Brussels: The business of predicting the future has rapidly evolved from an online niche into a multibillion-euro industry, with prediction markets now shaping how elections, financial decisions, and major global events are forecast. Yet despite their growing influence and institutional backing, regulators across the European Union remain deeply sceptical.
In 2025, prediction markets emerged as a powerful instrument for aggregating collective judgement, allowing users to trade on the likelihood of real-world outcomes. Two of the sector’s largest platforms, Polymarket and Kalshi, recorded a combined wagering volume exceeding $37 billion (€31.5bn) this year, according to industry data cited in The Block’s 2026 Digital Assets Outlook Report.
The scale of activity reflects a broader shift in how information is priced and consumed. Rather than relying solely on traditional opinion polling or expert forecasts, prediction markets translate expectations into prices, with each trade updating the market’s collective view in real time.
From niche platforms to institutional attention
A prediction market functions much like a financial exchange. Participants buy and sell contracts tied to the outcome of uncertain future events, such as election results, interest-rate decisions, or corporate earnings. These contracts typically settle at $1 if the event occurs and $0 if it does not, meaning the market price represents an implied probability.
The influx of capital has accelerated rapidly. This month, Kalshi raised $1 billion (€850 million) in a Series E funding round, valuing the company at $11 billion (€9.4bn). Polymarket reached a similar milestone in October after securing a strategic investment of up to $2 billion (€1.7bn) from Intercontinental Exchange, which also agreed to distribute Polymarket’s data to institutional investors worldwide.
Established financial institutions have taken note. Terrence Duffy, chief executive of CME Group, described prediction markets as a “legitimate domain of speculation and information aggregation” during a recent earnings call, reflecting growing demand from professional clients.

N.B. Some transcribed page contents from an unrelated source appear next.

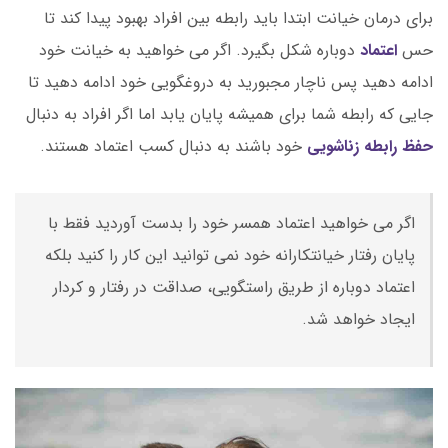
برای درمان خیانت ابتدا باید رابطه بین افراد بهبود پیدا کند تا
حس
اعتماد
دوباره شکل بگیرد. اگر می خواهید به خیانت خود
ادامه دهید پس ناچار مجبورید به دروغگویی خود ادامه دهید تا
جایی که رابطه شما برای همیشه پایان یابد اما اگر افراد به دنبال
حفظ رابطه زناشویی
خود باشند به دنبال کسب اعتماد هستند.
اگر می خواهید اعتماد همسر خود را بدست آوردید فقط با
پایان رفتار خیانتکارانه خود نمی توانید این کار را کنید بلکه
اعتماد دوباره از طریق راستگویی، صداقت در رفتار و کردار
ایجاد خواهد شد.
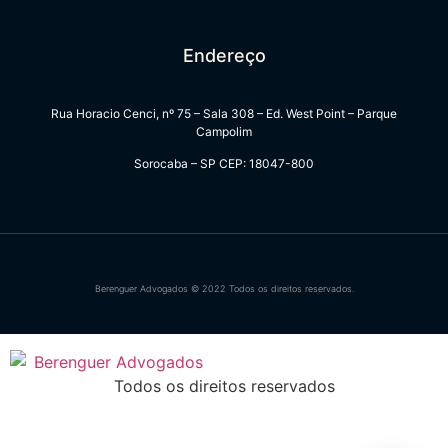
Endereço
Rua Horacio Cenci, nº 75 – Sala 308 – Ed. West Point – Parque
Campolim
Sorocaba – SP CEP: 18047-800
Berenguer Advogados © 2022 Todos os direitos reservados.
Todos os direitos reservados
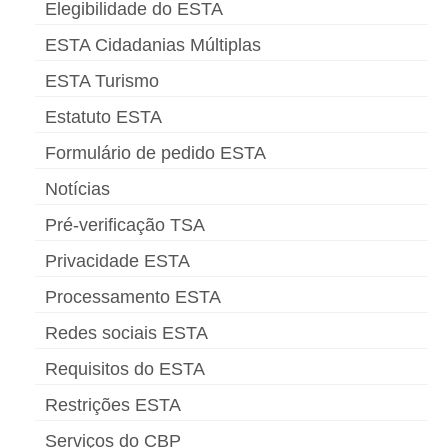
Elegibilidade do ESTA
ESTA Cidadanias Múltiplas
ESTA Turismo
Estatuto ESTA
Formulário de pedido ESTA
Notícias
Pré-verificação TSA
Privacidade ESTA
Processamento ESTA
Redes sociais ESTA
Requisitos do ESTA
Restrições ESTA
Serviços do CBP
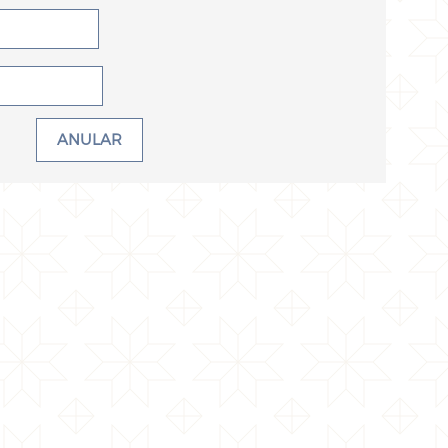
ANULAR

Beating polls and reshaping media coverage
Prediction markets gained mainstream visibility during the 2024 US presidential election and the 2025 German snap election, where market-based forecasts tracked outcomes in real time and, in some cases, proved as accurate as, or more accurate than, traditional polling.
This perceived reliability has prompted major media outlets to adapt. In recent weeks, CNN and CNBC announced partnerships with Kalshi, integrating live prediction market data into election coverage and economic reporting. Several other outlets have begun referencing market probabilities alongside polls when covering political and policy decisions.

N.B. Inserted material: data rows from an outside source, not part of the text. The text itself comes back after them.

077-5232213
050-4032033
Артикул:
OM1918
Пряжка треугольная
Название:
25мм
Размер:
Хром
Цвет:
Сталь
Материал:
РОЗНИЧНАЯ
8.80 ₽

Supporters argue that prediction markets reduce bias by forcing participants to back their beliefs with capital. Critics counter that markets can be distorted by speculation, misinformation, or manipulation.
Rising concerns over manipulation and misuse
As prediction markets expand, so do concerns about their unintended consequences. Critics warn of what they describe as “hyper-commodification”, the transformation of social and political outcomes into tradable assets, blurring the line between forecasting and gambling.
High-profile incidents have amplified these fears. In December, a Polymarket trader known as “AlphaRaccoon” reportedly earned more than $1 million (€850,000) within 24 hours by correctly predicting Google’s 2025 “Year in Search” rankings, triggering allegations of insider access to proprietary data.
In another case, Brian Armstrong, chief executive of Coinbase, demonstrated how easily outcomes could be influenced after deliberately mentioning buzzwords during an earnings call that users had wagered on, instantly driving probabilities to certainty.
For regulators, such incidents highlight risks around insider trading, market abuse, and the erosion of prediction markets’ credibility as neutral forecasting tools.
Europe’s regulatory firewall
While prediction markets continue to grow in the United States, the EU has taken a far more restrictive stance. In late 2024, France’s national gambling authority blocked Polymarket, ruling that its operations constituted unlicensed gambling. Belgium, Poland, and Italy followed with similar bans.
Romania’s National Gambling Office blacklisted the platform in October after it hosted wagers on the country’s 2025 presidential election, citing the principle that betting on future outcomes, regardless of whether payments are made in fiat or crypto, requires licensing.
The regulatory picture across the EU remains fragmented. In some member states, including Germany and Spain, prediction markets remain accessible, but there is no unified EU-wide framework governing their operation.
The pressure is set to increase in 2026 with the full implementation of the EU’s Markets in Crypto-Assets (MiCA) regulation. The European Securities and Markets Authority has made clear that MiCA’s market-abuse rules will apply to crypto-based prediction markets, potentially reshaping or restricting their business models.
As global events continue to be priced in real time, the EU faces a strategic choice: whether to integrate prediction markets into its regulatory system or exclude them altogether.